Patty was sorry the second she had spoken, but Mark seemed almost relieved that she had decided to relinquish him. She stood in the little phone box for a moment after she had put the receiver down, trying to feel noble but wanting to cry. She made it back to her room before the tears spilled out of her eyes. She locked the door and flung herself down on her old patchwork quilt to sob. She wanted to re-read his letters but could remember them quite well enough. For the last two years he had been the focus of her life, and before that she had hardly been more than a child. She could hardly bear to resign herself to a future that had no Mark in it, coloring everything with his beautiful words and ideas. She forced herself with grim determination through her forty-five exam papers, feeling she was being unfair to the girls and pointing out every childish mistake. As soon as they were done she cried herself to sleep and woke to a misty Cornish morning and at once knew herself bereft.
It reminded her of hearing that Oswald had died, and she was immediately furious at the comparison. Mark was lost to her, but not dead. She had given him up because it would be better for him. They could still be friends, perhaps. He had said so on the telephone, but his voice had been falsely hearty. She was shocked at herself for comparing it to losing Oswald. It made her feel cheapened. All the same, she had the same lump in her throat getting dressed and going down to the classroom.
It was two weeks to the end of term. She wrapped up her engagement ring and sent it back to him with a note that took her hours to write. When she took it to the post office she found herself reluctant to let go of the parcel. It felt like her last link with Mark. She flung herself into her work, the examinations and final marking. She volunteered to take the girls for walks, and took long cliff walks alone. She could not help compulsively checking her pigeonhole for mail, even though she knew he would never write again, not even to acknowledge the return of the ring. She had renounced him for his own good, but how could he possibly forgive her? She could hardly forgive herself. On the day before term ended she saw an envelope waiting and felt her heart race, only to be dashed as she saw the handwriting. It was a letter from Marjorie, inviting her to go with her to Rome. She read it twice. This thin future was what she had instead of the rich future with Mark. She would never have love or marriage, never have children. She would take holidays with female friends and live for her work.

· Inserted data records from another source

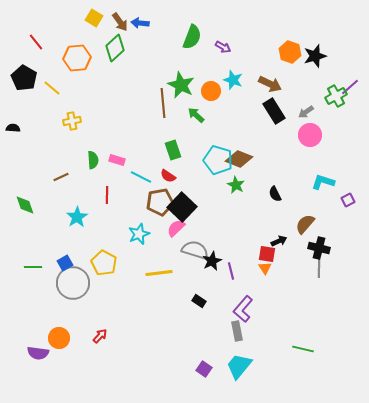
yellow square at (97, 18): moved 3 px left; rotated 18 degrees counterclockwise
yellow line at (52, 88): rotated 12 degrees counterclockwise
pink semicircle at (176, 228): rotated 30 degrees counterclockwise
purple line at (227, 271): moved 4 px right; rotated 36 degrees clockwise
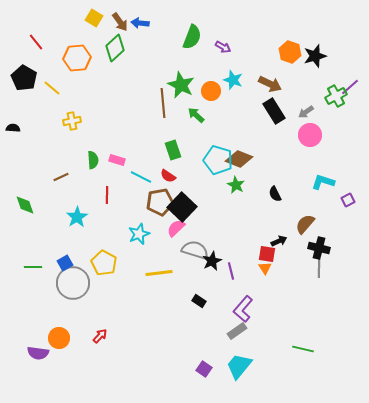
gray rectangle at (237, 331): rotated 66 degrees clockwise
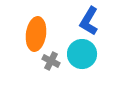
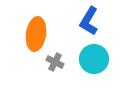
cyan circle: moved 12 px right, 5 px down
gray cross: moved 4 px right, 1 px down
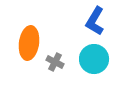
blue L-shape: moved 6 px right
orange ellipse: moved 7 px left, 9 px down
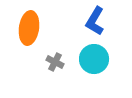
orange ellipse: moved 15 px up
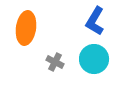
orange ellipse: moved 3 px left
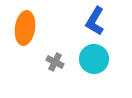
orange ellipse: moved 1 px left
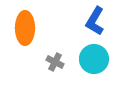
orange ellipse: rotated 8 degrees counterclockwise
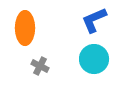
blue L-shape: moved 1 px left, 1 px up; rotated 36 degrees clockwise
gray cross: moved 15 px left, 4 px down
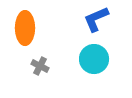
blue L-shape: moved 2 px right, 1 px up
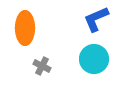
gray cross: moved 2 px right
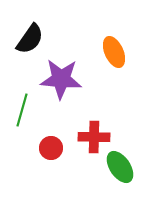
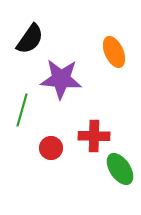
red cross: moved 1 px up
green ellipse: moved 2 px down
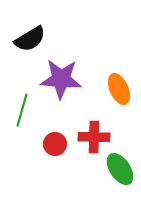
black semicircle: rotated 24 degrees clockwise
orange ellipse: moved 5 px right, 37 px down
red cross: moved 1 px down
red circle: moved 4 px right, 4 px up
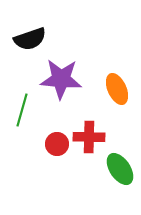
black semicircle: rotated 12 degrees clockwise
orange ellipse: moved 2 px left
red cross: moved 5 px left
red circle: moved 2 px right
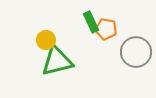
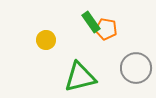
green rectangle: rotated 10 degrees counterclockwise
gray circle: moved 16 px down
green triangle: moved 23 px right, 16 px down
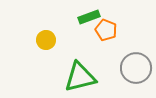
green rectangle: moved 2 px left, 5 px up; rotated 75 degrees counterclockwise
orange pentagon: moved 1 px down; rotated 10 degrees clockwise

She replied to Marjorie and said she would go. She had plenty of savings, after all, now that she was not intending to marry. She had never been out of Britain. She might as well see the world. If she was to live without Mark, it would be good to get away from places where Mark had been. She could be miserable in Rome just as well as in Twickenham. She wrote to her mother telling her of her changed plans, and felt a sense of relief when that letter was posted.
She met Marjorie in London. “I don’t know that I have the right clothes for Italy,” she said.

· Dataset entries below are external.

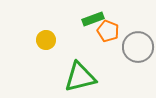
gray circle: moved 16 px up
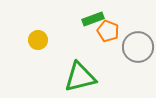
yellow circle: moved 8 px left
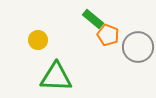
green rectangle: rotated 60 degrees clockwise
orange pentagon: moved 4 px down
green triangle: moved 24 px left; rotated 16 degrees clockwise
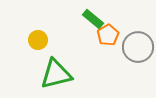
orange pentagon: rotated 20 degrees clockwise
green triangle: moved 3 px up; rotated 16 degrees counterclockwise
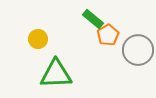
yellow circle: moved 1 px up
gray circle: moved 3 px down
green triangle: rotated 12 degrees clockwise
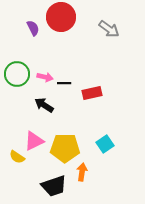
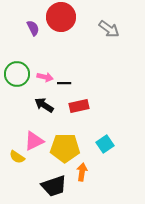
red rectangle: moved 13 px left, 13 px down
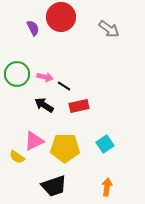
black line: moved 3 px down; rotated 32 degrees clockwise
orange arrow: moved 25 px right, 15 px down
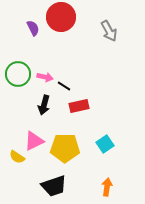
gray arrow: moved 2 px down; rotated 25 degrees clockwise
green circle: moved 1 px right
black arrow: rotated 108 degrees counterclockwise
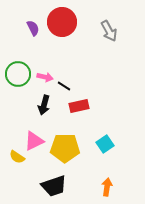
red circle: moved 1 px right, 5 px down
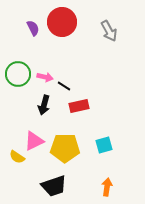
cyan square: moved 1 px left, 1 px down; rotated 18 degrees clockwise
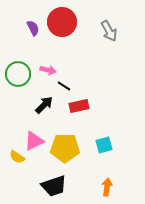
pink arrow: moved 3 px right, 7 px up
black arrow: rotated 150 degrees counterclockwise
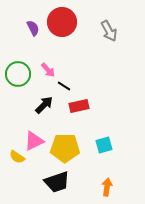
pink arrow: rotated 35 degrees clockwise
black trapezoid: moved 3 px right, 4 px up
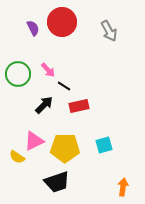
orange arrow: moved 16 px right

“Nobody will care,” Marjorie said.
“Italy…” she said.
“It’s not like going to Germany,” Marjorie said decisively.
On the boat from Dover Patty thought the gulls sounded different from the gulls in England, greedier, with a different accent. She wondered if they really were different. For the first time in a long time she remembered her book of birds that Stan and Flo had given her. She wondered if their son Martin had come home from the war, and if he had been very changed.